再び封印してしまおう、と思考を切り替えようとしたけれど、それを最近彼氏となった八戒さんの耳に入ってしまっていたことを思い出し、再び項垂れた。
あ、ダメだ。私の記憶だけではなく、八戒さんの記憶も封印しないと!!………うん、思っていた以上に私はパニックになっているらしい。百面相をしていた私を見て、八戒さんと三蔵さんは肩を震わせて笑っていらっしゃいますけど。

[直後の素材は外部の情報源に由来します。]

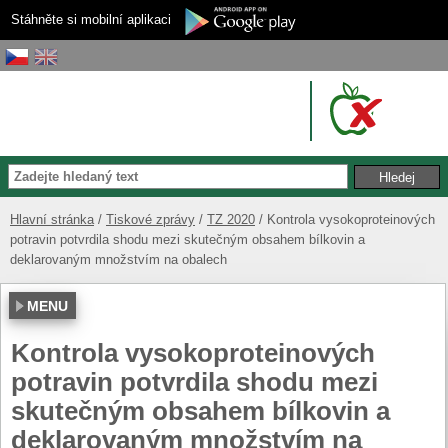
Stáhněte si mobilní aplikaci
Hlavní stránka
Tiskové zprávy
TZ 2020
Kontrola vysokoproteinových
potravin potvrdila shodu mezi skutečným obsahem bílkovin a
deklarovaným množstvím na obalech
MENU
Kontrola vysokoproteinových
potravin potvrdila shodu mezi
skutečným obsahem bílkovin a
deklarovaným množstvím na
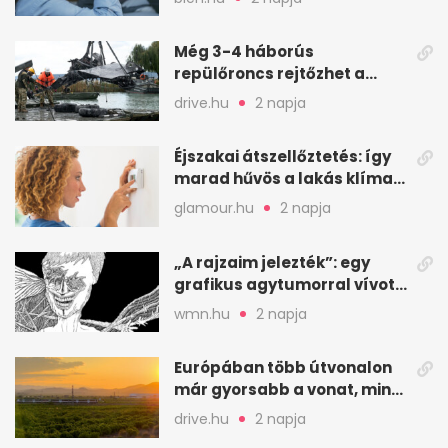
Még 3-4 háborús
repülőroncs rejtőzhet a
Balaton mélyén
drive.hu
2 napja
Éjszakai átszellőztetés: így
marad hűvös a lakás klíma
nélkül
glamour.hu
2 napja
„A rajzaim jelezték”: egy
grafikus agytumorral vívott
küzdelme
wmn.hu
2 napja
Európában több útvonalon
már gyorsabb a vonat, mint
a repülő
drive.hu
2 napja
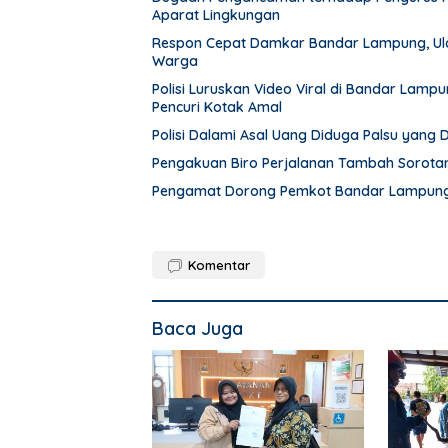
Aparat Lingkungan
Respon Cepat Damkar Bandar Lampung, Ula
Warga
Polisi Luruskan Video Viral di Bandar Lam
Pencuri Kotak Amal
Polisi Dalami Asal Uang Diduga Palsu yang
Pengakuan Biro Perjalanan Tambah Sorot
Pengamat Dorong Pemkot Bandar Lampung 
Komentar
Baca Juga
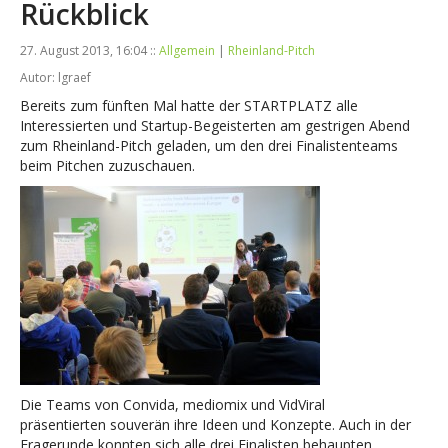
Rückblick
27. August 2013, 16:04 ::
Allgemein
|
Rheinland-Pitch
Autor: lgraef
Bereits zum fünften Mal hatte der STARTPLATZ alle
Interessierten und Startup-Begeisterten am gestrigen Abend
zum Rheinland-Pitch geladen, um den drei Finalistenteams
beim Pitchen zuzuschauen.
Die Teams von Convida, mediomix und VidViral
präsentierten souverän ihre Ideen und Konzepte. Auch in der
Fragerunde konnten sich alle drei Finalisten behaupten.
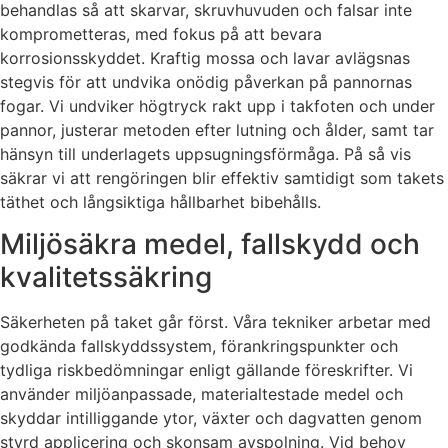
behandlas så att skarvar, skruvhuvuden och falsar inte
komprometteras, med fokus på att bevara
korrosionsskyddet. Kraftig mossa och lavar avlägsnas
stegvis för att undvika onödig påverkan på pannornas
fogar. Vi undviker högtryck rakt upp i takfoten och under
pannor, justerar metoden efter lutning och ålder, samt tar
hänsyn till underlagets uppsugningsförmåga. På så vis
säkrar vi att rengöringen blir effektiv samtidigt som takets
täthet och långsiktiga hållbarhet bibehålls.
Miljösäkra medel, fallskydd och
kvalitetssäkring
Säkerheten på taket går först. Våra tekniker arbetar med
godkända fallskyddssystem, förankringspunkter och
tydliga riskbedömningar enligt gällande föreskrifter. Vi
använder miljöanpassade, materialtestade medel och
skyddar intilliggande ytor, växter och dagvatten genom
styrd applicering och skonsam avspolning. Vid behov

「ずいぶんと可愛らしいことを言ったんですね、なまえさん」
「……小さい頃ってそんなものだと思います。よく遊んでもらってたので、憧れもあると思いますけど」
「お師匠様はいまだにお前を俺の嫁に、と考えていらっしゃるぞ」
「え?!なにそれ初耳!!」
「今初めて言ったからな」


光明さんは相変わらずだなぁ…何て言うか。あのぽややんとした懐かしい笑顔を思い返していると、隣からそれはダメですよ、と穏やかだけれど、僅かに棘のある声が聞こえた。


「八戒さん?」
「いくら三蔵でもこの子はあげられません。もう僕のですから」
「ぶふぉっ!!」
「きったねぇななまえ!」
「ゲホッゴホッ!だ、だって…!」


思いも寄らない言葉に、私は盛大に紅茶を吹き出した。私と三蔵さんが言い合っている間に、八戒さんは店員さんに拭くものを借りてテーブルの上を綺麗にしていらっしゃいました。相変わらず行動がスマートで早いですね、できた彼氏さんだと思います本当に。同時にそれは女の私がすることだろうが、と頭を打ち付けたくなるけれども。


「心配しなくとも取りゃあしねぇよ。…泣かすなよ」
「ええ、わかってます」

―――カタン、

「先に帰ってる。あまり遅くなるんじゃねぇぞ」


自分の分のコーヒー代を置いて、三蔵さんはそのままカフェを出て行ってしまった。私はというと、今度は三蔵さんの言葉に驚く羽目になっていて…口をぽかん、と開けてマヌケな顔のまま、彼の背を見送ったのだ。
だって、…あんなことを言う人だとは、思っていなかったから。確かに優しい一面もあるし、一人っ子の私にとってあの人は兄のような存在であったのも事実ではあるんだけどさ。


「なまえさん、ボーッとしてますが大丈夫ですか?」
「えと、あの、…うん、大丈夫。何か色々、驚きすぎちゃって」
「―――正直ね、ちょっとだけ妬いたんですよ。過去の三蔵に」
「え?」
「僕の知らない貴方を知っているのもそうですけど、…小さい頃の話とはいえ、なまえさんに結婚したいって言ってもらえたのが羨ましいなぁって」


おかしいですよね、と笑った八戒さんはちょっとだけ、苦しそう。自分の知らないことを他人が知っているのは、羨ましいんだ。それが好きな相手のことだったら、尚更。人間って意外と欲深くて、私だって…三蔵さんや悟浄さん、それに花喃さんのことを羨ましいって何度も思ったことあるし。
でも、これから知っていく八戒さんはきっと、私だけしか知らないと思うの。優しく細められる瞳とか、繋がれた手の大きさとか、体温とか、そういうのは…私だけしか知り得ないものだって、そう思いたいの。八戒さんにもそう思ってもらいたいの。
だって八戒さんの前にいる私は、友達も、幼なじみも、家族さえも―――知らない顔をしているんだ、と思っているから。


「八戒さん、好き、です」
「!…ええ、僕もなまえさんが好きですよ」


ヤキモチを妬いてくれた貴方さえも、愛おしいんです。